Format every line of the items below as a JSON list of strings, one string per line, leaving out blank lines.

Dataset records:
____

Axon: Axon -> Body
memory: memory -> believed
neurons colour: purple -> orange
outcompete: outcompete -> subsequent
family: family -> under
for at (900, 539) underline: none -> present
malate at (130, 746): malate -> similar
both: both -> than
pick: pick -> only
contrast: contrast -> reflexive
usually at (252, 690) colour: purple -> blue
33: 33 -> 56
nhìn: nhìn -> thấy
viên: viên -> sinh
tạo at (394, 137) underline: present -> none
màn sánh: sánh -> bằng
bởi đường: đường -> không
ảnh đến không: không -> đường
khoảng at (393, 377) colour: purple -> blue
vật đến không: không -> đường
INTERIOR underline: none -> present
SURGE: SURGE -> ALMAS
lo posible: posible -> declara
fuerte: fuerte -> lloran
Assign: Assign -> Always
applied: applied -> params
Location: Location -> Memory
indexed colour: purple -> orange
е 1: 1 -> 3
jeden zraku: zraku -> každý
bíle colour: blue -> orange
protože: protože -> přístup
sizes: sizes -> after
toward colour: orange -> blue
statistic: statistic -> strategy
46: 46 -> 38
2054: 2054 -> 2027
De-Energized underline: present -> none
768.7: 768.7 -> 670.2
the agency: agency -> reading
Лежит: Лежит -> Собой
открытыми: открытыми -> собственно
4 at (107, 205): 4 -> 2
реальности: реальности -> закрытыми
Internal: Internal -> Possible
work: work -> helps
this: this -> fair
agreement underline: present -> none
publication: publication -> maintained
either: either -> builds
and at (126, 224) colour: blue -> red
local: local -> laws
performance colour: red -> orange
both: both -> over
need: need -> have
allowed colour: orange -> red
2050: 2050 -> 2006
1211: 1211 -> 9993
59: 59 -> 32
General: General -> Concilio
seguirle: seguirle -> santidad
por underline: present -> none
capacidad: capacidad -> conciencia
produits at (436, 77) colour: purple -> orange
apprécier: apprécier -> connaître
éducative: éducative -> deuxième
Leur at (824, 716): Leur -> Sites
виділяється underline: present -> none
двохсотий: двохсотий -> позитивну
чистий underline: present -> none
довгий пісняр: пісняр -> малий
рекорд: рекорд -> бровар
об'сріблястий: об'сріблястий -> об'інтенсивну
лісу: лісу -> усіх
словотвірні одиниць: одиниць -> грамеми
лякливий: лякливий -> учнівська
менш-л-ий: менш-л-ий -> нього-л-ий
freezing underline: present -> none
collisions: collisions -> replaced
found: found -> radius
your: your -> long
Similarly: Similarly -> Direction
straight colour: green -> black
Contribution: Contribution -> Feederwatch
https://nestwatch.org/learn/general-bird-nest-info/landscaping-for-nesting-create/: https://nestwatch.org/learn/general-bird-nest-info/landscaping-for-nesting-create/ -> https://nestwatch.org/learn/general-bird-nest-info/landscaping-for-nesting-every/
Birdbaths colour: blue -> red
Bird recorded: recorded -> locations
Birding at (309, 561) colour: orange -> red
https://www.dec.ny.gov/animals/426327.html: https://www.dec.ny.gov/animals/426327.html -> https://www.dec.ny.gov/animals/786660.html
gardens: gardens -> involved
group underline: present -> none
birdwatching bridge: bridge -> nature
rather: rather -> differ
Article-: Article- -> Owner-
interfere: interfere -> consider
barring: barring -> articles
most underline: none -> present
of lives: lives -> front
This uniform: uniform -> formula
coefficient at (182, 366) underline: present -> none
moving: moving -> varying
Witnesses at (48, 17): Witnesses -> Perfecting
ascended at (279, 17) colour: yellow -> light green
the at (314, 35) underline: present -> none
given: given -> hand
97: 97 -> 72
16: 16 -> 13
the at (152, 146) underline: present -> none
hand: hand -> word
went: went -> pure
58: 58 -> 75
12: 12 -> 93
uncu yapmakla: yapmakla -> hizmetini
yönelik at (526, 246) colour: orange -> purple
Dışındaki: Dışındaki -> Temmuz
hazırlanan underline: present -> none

____

WORKED SOLUTION:
[
  "Axon: Axon -> Body",
  "memory: memory -> believed",
  "neurons colour: purple -> orange",
  "outcompete: outcompete -> subsequent",
  "family: family -> under",
  "for at (900, 539) underline: none -> present",
  "malate at (130, 746): malate -> similar",
  "both: both -> than",
  "pick: pick -> only",
  "contrast: contrast -> reflexive",
  "usually at (252, 690) colour: purple -> blue",
  "33: 33 -> 56",
  "nhìn: nhìn -> thấy",
  "viên: viên -> sinh",
  "tạo at (394, 137) underline: present -> none",
  "màn sánh: sánh -> bằng",
  "bởi đường: đường -> không",
  "ảnh đến không: không -> đường",
  "khoảng at (393, 377) colour: purple -> blue",
  "vật đến không: không -> đường",
  "INTERIOR underline: none -> present",
  "SURGE: SURGE -> ALMAS",
  "lo posible: posible -> declara",
  "fuerte: fuerte -> lloran",
  "Assign: Assign -> Always",
  "applied: applied -> params",
  "Location: Location -> Memory",
  "indexed colour: purple -> orange",
  "е 1: 1 -> 3",
  "jeden zraku: zraku -> každý",
  "bíle colour: blue -> orange",
  "protože: protože -> přístup",
  "sizes: sizes -> after",
  "toward colour: orange -> blue",
  "statistic: statistic -> strategy",
  "46: 46 -> 38",
  "2054: 2054 -> 2027",
  "De-Energized underline: present -> none",
  "768.7: 768.7 -> 670.2",
  "the agency: agency -> reading",
  "Лежит: Лежит -> Собой",
  "открытыми: открытыми -> собственно",
  "4 at (107, 205): 4 -> 2",
  "реальности: реальности -> закрытыми",
  "Internal: Internal -> Possible",
  "work: work -> helps",
  "this: this -> fair",
  "agreement underline: present -> none",
  "publication: publication -> maintained",
  "either: either -> builds",
  "and at (126, 224) colour: blue -> red",
  "local: local -> laws",
  "performance colour: red -> orange",
  "both: both -> over",
  "need: need -> have",
  "allowed colour: orange -> red",
  "2050: 2050 -> 2006",
  "1211: 1211 -> 9993",
  "59: 59 -> 32",
  "General: General -> Concilio",
  "seguirle: seguirle -> santidad",
  "por underline: present -> none",
  "capacidad: capacidad -> conciencia",
  "produits at (436, 77) colour: purple -> orange",
  "apprécier: apprécier -> connaître",
  "éducative: éducative -> deuxième",
  "Leur at (824, 716): Leur -> Sites",
  "виділяється underline: present -> none",
  "двохсотий: двохсотий -> позитивну",
  "чистий underline: present -> none",
  "довгий пісняр: пісняр -> малий",
  "рекорд: рекорд -> бровар",
  "об'сріблястий: об'сріблястий -> об'інтенсивну",
  "лісу: лісу -> усіх",
  "словотвірні одиниць: одиниць -> грамеми",
  "лякливий: лякливий -> учнівська",
  "менш-л-ий: менш-л-ий -> нього-л-ий",
  "freezing underline: present -> none",
  "collisions: collisions -> replaced",
  "found: found -> radius",
  "your: your -> long",
  "Similarly: Similarly -> Direction",
  "straight colour: green -> black",
  "Contribution: Contribution -> Feederwatch",
  "https://nestwatch.org/learn/general-bird-nest-info/landscaping-for-nesting-create/: https://nestwatch.org/learn/general-bird-nest-info/landscaping-for-nesting-create/ -> https://nestwatch.org/learn/general-bird-nest-info/landscaping-for-nesting-every/",
  "Birdbaths colour: blue -> red",
  "Bird recorded: recorded -> locations",
  "Birding at (309, 561) colour: orange -> red",
  "https://www.dec.ny.gov/animals/426327.html: https://www.dec.ny.gov/animals/426327.html -> https://www.dec.ny.gov/animals/786660.html",
  "gardens: gardens -> involved",
  "group underline: present -> none",
  "birdwatching bridge: bridge -> nature",
  "rather: rather -> differ",
  "Article-: Article- -> Owner-",
  "interfere: interfere -> consider",
  "barring: barring -> articles",
  "most underline: none -> present",
  "of lives: lives -> front",
  "This uniform: uniform -> formula",
  "coefficient at (182, 366) underline: present -> none",
  "moving: moving -> varying",
  "Witnesses at (48, 17): Witnesses -> Perfecting",
  "ascended at (279, 17) colour: yellow -> light green",
  "the at (314, 35) underline: present -> none",
  "given: given -> hand",
  "97: 97 -> 72",
  "16: 16 -> 13",
  "the at (152, 146) underline: present -> none",
  "hand: hand -> word",
  "went: went -> pure",
  "58: 58 -> 75",
  "12: 12 -> 93",
  "uncu yapmakla: yapmakla -> hizmetini",
  "yönelik at (526, 246) colour: orange -> purple",
  "Dışındaki: Dışındaki -> Temmuz",
  "hazırlanan underline: present -> none"
]